Court Opinion

ID: 9670713
Source: CourtListenerOpinion
Date Created: 2023-08-24 03:24:32.358367+00
Date Added: 2024-06-11T18:16:06.084512
License: Public Domain

DYKMAN, J.
¶ 23. (dissenting). In one of Wisconsin's counties, there is a large tract of township land which, if fully developed, would greatly enhance the Town's tax base. But there is an impediment. The land is only accessible from one side, and along that side runs a railroad track next to a river. Developers have passed on the tract because spanning the chasm with a bridge would be too costly, and the Town has refused to bear the cost of building the bridge. The County's attorneys are aware of Wis.
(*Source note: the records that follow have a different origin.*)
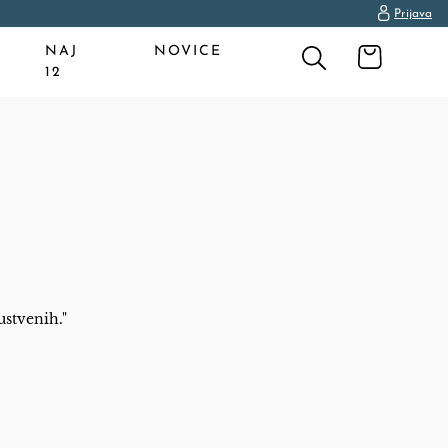
Prijava
NAJ
NOVICE
12
ustvenih."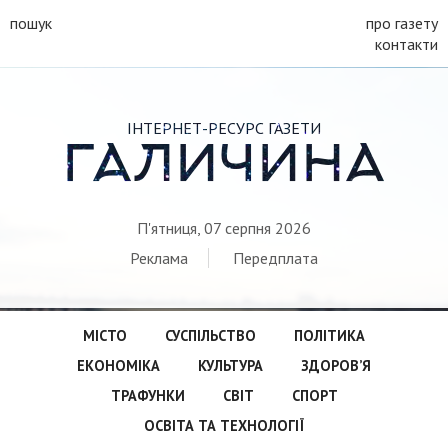
пошук
про газету
контакти
ІНТЕРНЕТ-РЕСУРС ГАЗЕТИ
ГАЛИЧИНА
П'ятниця, 07 серпня 2026
Реклама
Передплата
МІСТО
СУСПІЛЬСТВО
ПОЛІТИКА
ЕКОНОМІКА
КУЛЬТУРА
ЗДОРОВ’Я
ТРАФУНКИ
СВІТ
СПОРТ
ОСВІТА ТА ТЕХНОЛОГІЇ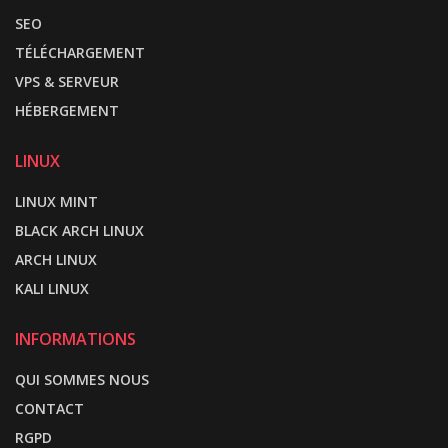
SEO
TÉLÉCHARGEMENT
VPS & SERVEUR
HÉBERGEMENT
LINUX
LINUX MINT
BLACK ARCH LINUX
ARCH LINUX
KALI LINUX
INFORMATIONS
QUI SOMMES NOUS
CONTACT
RGPD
Stat. § 81.38(1) (2001-02),1 but have concluded, as do I, that the plain meaning of that statute is that a chasm is not a highway, and certainly not a highway maintainable by the Town.
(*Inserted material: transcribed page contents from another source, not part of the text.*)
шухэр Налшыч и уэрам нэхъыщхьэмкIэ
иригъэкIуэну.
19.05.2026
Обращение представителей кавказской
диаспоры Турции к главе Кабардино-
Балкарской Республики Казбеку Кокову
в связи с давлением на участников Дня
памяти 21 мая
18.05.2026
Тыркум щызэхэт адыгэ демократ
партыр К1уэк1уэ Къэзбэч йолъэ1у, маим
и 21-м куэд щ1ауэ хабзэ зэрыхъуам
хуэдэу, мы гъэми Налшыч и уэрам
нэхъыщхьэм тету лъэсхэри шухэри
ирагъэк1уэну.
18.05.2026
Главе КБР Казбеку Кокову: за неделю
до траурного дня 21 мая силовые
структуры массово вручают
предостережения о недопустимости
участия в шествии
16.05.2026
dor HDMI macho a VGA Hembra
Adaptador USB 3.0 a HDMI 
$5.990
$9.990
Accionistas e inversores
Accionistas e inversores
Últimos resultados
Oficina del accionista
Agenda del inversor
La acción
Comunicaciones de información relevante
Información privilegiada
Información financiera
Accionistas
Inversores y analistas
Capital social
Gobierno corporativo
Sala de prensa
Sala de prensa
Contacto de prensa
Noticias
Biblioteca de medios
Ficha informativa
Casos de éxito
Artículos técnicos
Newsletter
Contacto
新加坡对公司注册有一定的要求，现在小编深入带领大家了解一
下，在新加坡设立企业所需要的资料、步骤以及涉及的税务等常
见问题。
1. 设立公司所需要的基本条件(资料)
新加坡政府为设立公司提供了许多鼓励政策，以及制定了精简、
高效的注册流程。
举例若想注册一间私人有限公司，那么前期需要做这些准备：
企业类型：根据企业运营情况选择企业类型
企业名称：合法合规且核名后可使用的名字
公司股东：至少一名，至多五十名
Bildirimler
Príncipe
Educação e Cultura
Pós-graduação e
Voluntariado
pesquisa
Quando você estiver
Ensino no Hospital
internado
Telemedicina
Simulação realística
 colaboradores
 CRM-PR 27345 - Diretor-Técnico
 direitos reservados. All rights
¶ 24. The following hypothetical illustrates the problem with the majority's interpretation of Wis. Stat. § 81.38(1). After reading the majority's opinion, the developer and the Town enter a contract, in which the developer agrees to build a road on either side of the chasm and reimburse the Town for half of the cost of a magnificent bridge, which the Town will build. As the land is subdivided and sold, the road will be enhanced to suit the capability of the bridge. The beauty of the deal is that half the cost of the bridge will be assumed by county taxpayers, who have little or no use for the bridge. But it saves the developer, and ultimately the lot purchasers, considerable money.
¶ 25. The majority assumes that my view and the County's view of Wis. Stat. § 81.38(1) is reasonable. But *416it also concludes that a railroad track or, in my hypothetical, a stream and a chasm, are really a highway. It concludes that the statute is ambiguous, though it does not go further and examine the rules of statutory construction or extrinsic sources. See DaimlerChrysler v. LIRC, 2007 WI 15, ¶ 37, 299 Wis. 2d 1, 727 N.W.2d 311 (if meaning of a statute is clear, court does not look at rules of statutory construction or extrinsic sources). The reasons the majority uses to reach its conclusion are that the legislature could have used language to exclude county liability for bridges over non-highways but did not, and that the legislature used the word "construct."
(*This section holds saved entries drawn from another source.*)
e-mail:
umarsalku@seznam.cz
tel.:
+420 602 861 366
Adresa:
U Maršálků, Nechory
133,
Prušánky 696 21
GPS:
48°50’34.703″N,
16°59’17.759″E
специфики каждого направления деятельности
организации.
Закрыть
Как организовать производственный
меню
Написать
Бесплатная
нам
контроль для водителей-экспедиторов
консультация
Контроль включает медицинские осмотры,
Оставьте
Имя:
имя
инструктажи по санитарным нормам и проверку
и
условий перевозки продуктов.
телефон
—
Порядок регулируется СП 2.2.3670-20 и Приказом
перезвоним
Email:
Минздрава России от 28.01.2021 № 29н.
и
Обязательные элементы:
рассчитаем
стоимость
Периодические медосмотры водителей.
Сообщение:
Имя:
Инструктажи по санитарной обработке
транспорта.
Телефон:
¶ 26. The reason the legislature did not use different language to make a clear statute more clear is that, as the majority assumes, the statute is reasonable as is. And focusing on the word "construct" goes nowhere. A Town might construct a new bridge where the previous bridge has deteriorated or it might repair the old bridge. Either way, there was a preexisting highway on the old bridge, or, put the other way, the repair or replacement of the old bridge was "on a highway." The majority's interpretation of Wis. Stat. § 81.38(1) allows a township to build a bridge as a tourist attraction in the middle of a cornfield, construct a connecting road, declare the whole thing a highway, and require the county to pay for half the cost of the bridge. That cannot he a more reasonable interpretation of the statute than one limiting county liability for bridge construction only to bridges that are really "on a highway." There is no reason the state cannot prevent county liability for new bridges that only a township sees a need to build.
¶ 27. The fact is that when the Town of Madison's board voted to build the bridge in question, the location *417of the bridge-to-be was nothing but thin air. It was not on any highway, and the non-highway ■ was not maintainable by the Town. In my view, Wis. Stat. § 81.38(1) is unambiguous. It does not apply to all bridges. There is a requirement of a highway. The legislature might have required counties to pay for half the cost of any bridge a township might like, but it did not. Because I conclude that the statute is unambiguous, precluding the majority's interpretation of it, I respectfully dissent.

 All references to the Wisconsin Statutes are to the 2001-02 version unless otherwise noted.